Tu l’auras compris, le roman repose d’abord sur son personnage principal, ses relations avec les autres et avec lui-même. En témoignent les apartés qui émaillent le déroulement de son enquête. Ben non, l’intrigue policière n’occupe pas 100% du bouquin, Lagarde parle aussi de sa famille, de son boulot, de ses conquêtes… Après tout, il n’est pas limier de métier – on peut même dire qu’il enquête au pif – et il a une vie à côté.
Dans neuf romans sur dix, ces encarts virent à la digression inutile. Tu lis le bouquin en entier, ensuite tu arraches les pages hors sujet, tu le relis… et tu te rends compte qu’il n’y aucune différence, que tout ce blabla n’apportait rien à l’histoire, aux personnages, à l’ambiance, au décor. Dans Un parfum d’amertume, il s’agit bien d’apartés. Des propos en passant, qui construisent le roman.
Ainsi, les amourettes sans lendemain de Lagarde avec telle ou telle donzelle, sans rapport (sic) direct avec le versant polar, témoignent de son incapacité à s’attacher. Elles n’en donnent que davantage de poids au lien qu’il créera avec un personnage féminin important dans l’intrigue.
Autre exemple, la famille de Lagarde (son ex, son môme, ses sœurs…), ben c’est “un peu” le cœur du sujet vu que Lagarde enquête sur le meurtre de son paternel.
Rien n’est anodin ou gratuit, chaque épisode sert à quelque chose.
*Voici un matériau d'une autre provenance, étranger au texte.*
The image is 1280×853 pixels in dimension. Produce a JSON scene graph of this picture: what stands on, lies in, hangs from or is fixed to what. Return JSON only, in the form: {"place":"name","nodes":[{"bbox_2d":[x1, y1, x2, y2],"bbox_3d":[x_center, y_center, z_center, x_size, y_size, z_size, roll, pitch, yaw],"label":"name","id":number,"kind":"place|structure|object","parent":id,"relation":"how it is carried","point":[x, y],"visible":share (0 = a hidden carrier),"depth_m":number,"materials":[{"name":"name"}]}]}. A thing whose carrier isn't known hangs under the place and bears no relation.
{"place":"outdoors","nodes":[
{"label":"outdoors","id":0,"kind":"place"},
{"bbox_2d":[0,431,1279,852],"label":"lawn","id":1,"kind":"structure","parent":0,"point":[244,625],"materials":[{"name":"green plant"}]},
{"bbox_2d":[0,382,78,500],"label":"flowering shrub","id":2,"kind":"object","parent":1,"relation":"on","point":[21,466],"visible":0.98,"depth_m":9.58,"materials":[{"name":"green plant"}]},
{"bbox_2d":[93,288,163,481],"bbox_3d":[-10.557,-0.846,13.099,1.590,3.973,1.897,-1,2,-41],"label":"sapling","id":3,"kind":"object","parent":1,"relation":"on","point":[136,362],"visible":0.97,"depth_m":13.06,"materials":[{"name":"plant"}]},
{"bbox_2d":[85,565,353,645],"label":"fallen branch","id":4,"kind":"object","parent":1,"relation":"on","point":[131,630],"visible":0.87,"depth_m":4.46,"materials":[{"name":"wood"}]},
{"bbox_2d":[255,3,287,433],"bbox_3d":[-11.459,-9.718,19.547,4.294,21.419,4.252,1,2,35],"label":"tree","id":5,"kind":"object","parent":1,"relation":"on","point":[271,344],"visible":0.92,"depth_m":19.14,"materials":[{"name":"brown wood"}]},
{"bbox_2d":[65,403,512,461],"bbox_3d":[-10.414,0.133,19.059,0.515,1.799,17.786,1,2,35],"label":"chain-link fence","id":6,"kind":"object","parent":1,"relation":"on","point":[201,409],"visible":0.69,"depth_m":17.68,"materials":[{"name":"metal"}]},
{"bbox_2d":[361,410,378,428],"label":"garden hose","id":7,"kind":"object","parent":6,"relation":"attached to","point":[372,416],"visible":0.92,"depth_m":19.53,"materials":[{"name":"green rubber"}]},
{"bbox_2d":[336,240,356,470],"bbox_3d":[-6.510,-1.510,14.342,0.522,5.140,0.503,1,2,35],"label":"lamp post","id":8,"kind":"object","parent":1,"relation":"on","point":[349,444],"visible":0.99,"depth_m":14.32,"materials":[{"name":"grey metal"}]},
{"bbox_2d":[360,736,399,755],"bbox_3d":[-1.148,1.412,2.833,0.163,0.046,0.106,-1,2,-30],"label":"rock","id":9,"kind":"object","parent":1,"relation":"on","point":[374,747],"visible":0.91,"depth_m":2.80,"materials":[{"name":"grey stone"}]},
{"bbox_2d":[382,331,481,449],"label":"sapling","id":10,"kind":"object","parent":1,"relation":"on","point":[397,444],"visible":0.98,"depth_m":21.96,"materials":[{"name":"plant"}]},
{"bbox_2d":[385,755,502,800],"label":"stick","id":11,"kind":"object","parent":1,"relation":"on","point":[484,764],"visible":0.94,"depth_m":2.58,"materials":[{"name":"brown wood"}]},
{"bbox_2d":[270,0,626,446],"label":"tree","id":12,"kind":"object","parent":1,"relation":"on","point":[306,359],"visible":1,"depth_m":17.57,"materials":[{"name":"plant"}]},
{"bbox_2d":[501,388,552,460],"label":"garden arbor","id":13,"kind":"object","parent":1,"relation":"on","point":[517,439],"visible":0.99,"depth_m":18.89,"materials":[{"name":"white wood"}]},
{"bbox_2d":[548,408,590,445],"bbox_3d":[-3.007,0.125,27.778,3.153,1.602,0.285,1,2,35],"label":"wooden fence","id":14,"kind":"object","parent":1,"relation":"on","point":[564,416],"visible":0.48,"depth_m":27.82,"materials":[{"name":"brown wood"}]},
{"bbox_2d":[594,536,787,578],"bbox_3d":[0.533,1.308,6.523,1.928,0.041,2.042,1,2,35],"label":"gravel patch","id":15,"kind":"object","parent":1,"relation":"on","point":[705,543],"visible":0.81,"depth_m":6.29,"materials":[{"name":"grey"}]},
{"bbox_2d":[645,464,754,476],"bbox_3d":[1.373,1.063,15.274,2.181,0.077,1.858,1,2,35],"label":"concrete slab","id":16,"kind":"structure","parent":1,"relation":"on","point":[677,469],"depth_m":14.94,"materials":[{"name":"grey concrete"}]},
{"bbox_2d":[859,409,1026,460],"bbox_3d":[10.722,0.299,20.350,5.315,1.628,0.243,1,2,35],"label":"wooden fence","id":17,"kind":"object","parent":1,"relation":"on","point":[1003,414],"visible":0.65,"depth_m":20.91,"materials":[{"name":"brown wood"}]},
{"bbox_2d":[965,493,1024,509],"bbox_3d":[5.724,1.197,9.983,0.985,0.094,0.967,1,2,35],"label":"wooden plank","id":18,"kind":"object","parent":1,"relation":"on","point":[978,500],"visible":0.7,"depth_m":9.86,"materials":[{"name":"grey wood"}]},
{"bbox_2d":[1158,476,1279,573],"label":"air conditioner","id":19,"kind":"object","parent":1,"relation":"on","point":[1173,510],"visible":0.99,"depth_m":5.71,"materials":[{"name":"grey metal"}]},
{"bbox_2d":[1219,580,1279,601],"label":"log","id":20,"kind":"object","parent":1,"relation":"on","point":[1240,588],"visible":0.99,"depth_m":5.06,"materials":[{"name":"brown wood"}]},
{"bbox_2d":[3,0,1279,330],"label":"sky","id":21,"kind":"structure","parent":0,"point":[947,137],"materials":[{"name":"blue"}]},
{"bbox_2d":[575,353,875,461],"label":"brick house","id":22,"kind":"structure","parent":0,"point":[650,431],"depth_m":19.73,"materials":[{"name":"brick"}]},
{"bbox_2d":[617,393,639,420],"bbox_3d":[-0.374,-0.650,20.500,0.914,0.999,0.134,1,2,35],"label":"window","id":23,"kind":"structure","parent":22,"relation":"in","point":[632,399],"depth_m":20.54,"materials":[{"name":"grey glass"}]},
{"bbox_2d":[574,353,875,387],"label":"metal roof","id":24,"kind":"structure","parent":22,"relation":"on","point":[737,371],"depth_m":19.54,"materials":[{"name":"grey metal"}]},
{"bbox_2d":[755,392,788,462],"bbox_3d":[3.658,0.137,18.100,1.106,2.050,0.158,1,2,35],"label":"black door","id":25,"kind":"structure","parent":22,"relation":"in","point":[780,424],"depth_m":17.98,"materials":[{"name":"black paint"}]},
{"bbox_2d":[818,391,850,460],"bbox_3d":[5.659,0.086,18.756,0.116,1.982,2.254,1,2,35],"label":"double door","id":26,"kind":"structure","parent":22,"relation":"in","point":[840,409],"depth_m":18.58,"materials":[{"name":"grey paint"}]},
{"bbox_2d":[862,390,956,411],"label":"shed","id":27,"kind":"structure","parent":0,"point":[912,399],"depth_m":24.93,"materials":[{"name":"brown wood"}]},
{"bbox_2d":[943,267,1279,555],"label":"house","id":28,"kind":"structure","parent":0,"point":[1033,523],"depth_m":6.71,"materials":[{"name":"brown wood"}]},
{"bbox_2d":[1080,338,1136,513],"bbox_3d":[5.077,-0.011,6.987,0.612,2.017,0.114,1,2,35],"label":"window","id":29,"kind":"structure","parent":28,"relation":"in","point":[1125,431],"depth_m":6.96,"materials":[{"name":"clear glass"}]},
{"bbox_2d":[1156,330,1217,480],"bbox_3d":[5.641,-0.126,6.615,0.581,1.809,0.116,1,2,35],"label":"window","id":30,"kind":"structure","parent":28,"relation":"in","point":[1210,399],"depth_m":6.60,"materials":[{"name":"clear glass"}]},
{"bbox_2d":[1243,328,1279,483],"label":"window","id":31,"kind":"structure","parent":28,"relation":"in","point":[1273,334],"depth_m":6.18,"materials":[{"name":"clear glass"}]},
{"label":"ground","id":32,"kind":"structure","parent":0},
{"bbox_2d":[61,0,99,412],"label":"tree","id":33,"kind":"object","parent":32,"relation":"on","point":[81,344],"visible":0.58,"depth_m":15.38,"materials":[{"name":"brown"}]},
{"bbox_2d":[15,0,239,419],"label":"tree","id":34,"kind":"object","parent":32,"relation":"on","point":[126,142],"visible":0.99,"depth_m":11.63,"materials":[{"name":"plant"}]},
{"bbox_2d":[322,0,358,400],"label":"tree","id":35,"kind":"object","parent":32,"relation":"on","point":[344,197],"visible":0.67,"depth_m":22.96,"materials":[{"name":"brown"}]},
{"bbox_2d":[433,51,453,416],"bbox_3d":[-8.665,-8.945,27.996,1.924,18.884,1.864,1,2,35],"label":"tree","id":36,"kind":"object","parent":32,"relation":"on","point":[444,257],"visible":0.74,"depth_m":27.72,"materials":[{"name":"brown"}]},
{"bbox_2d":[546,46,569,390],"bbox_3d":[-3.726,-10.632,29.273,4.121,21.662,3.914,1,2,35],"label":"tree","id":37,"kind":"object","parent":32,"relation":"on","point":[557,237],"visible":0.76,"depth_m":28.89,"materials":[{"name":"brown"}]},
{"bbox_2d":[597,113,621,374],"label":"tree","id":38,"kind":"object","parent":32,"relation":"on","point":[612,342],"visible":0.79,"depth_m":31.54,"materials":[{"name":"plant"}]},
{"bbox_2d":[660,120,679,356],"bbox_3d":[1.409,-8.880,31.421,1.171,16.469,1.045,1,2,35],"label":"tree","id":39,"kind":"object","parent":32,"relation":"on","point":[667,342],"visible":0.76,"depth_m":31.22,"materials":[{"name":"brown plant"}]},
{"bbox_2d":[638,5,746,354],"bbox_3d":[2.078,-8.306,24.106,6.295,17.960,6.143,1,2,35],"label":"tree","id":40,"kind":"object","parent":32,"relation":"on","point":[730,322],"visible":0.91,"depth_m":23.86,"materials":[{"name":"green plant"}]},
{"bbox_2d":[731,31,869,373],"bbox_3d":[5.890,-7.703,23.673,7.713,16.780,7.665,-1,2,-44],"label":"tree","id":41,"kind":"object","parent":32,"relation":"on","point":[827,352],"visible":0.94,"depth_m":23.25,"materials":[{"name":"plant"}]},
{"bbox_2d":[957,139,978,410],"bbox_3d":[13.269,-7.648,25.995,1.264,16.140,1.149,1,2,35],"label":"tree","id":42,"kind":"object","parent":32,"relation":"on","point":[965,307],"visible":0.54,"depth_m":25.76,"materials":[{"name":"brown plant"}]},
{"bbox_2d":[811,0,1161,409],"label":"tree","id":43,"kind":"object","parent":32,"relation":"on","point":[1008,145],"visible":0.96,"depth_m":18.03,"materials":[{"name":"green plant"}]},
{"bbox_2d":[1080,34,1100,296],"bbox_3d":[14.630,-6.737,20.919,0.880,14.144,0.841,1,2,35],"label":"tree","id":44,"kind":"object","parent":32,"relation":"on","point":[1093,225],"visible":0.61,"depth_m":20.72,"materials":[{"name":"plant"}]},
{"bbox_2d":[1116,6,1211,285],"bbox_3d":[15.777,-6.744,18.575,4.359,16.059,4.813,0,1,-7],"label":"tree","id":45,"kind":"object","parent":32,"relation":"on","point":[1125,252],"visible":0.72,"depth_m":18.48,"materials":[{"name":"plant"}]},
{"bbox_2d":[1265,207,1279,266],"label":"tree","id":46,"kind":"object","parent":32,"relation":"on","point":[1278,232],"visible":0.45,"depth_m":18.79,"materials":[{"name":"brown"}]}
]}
Avec en plus le bon goût d’éviter l’arrêt sur image en gros plan sur le mode “attention, ceci est un élément important”. Maîtrise et élégance.
Sur la forme rien à redire que je n’ai déjà évoqué dans mes précédentes chroniques (L’avocat, le nain et la princesse masquée ; Back Up ; Concerto pour 4 mains ; Un long moment de silence ; Zanzara).
Un phrasé aérien, gracieux, avec le mot juste et pas un de plus. J’invite encore une fois les grands malades de l’adverbe en -ment et du verbe introducteur à lire Colize.
Un style impérial.
Comme Lagarde.
Je ne crois pas avoir lu du Colize dans ma vie, va peut-être falloir y remédier ! 😀
C’est excellent, aussi bien pour le style que pour sa façon de raconter beaucoup de choses en plus de l’histoire. Je pense que pour toi, “Zanzara” est le plus indiqué. 😉
Hello Fred,
D’accord je ne commente pas souvent, mais je lis régulièrement tes chroniques surtout quand je suis en manque de lectures intéressantes. Me voilà donc maintenant embarquée dans le télécharge(ment) de quelques ouvrages de Paul Colize -ceux qui ont l’heur de plaire à ma CB, dont un minuscule « Distorsions harmoniques » gratuit mais au style prometteur !
Pas lu “Distorsions harmoniques” (et sans Kobo ni Kindle, ça paraît mal parti pour le lire dans un avenir proche). Dans la thématique musique, je te conseille “Back Up” et “Concerto pour 4 mains” du même auteur, excellents l’un et l’autre. 😉
J’ai beaucoup aimé ce livre, mais très déçue et énervée parce que je n’ai pas compris la fin.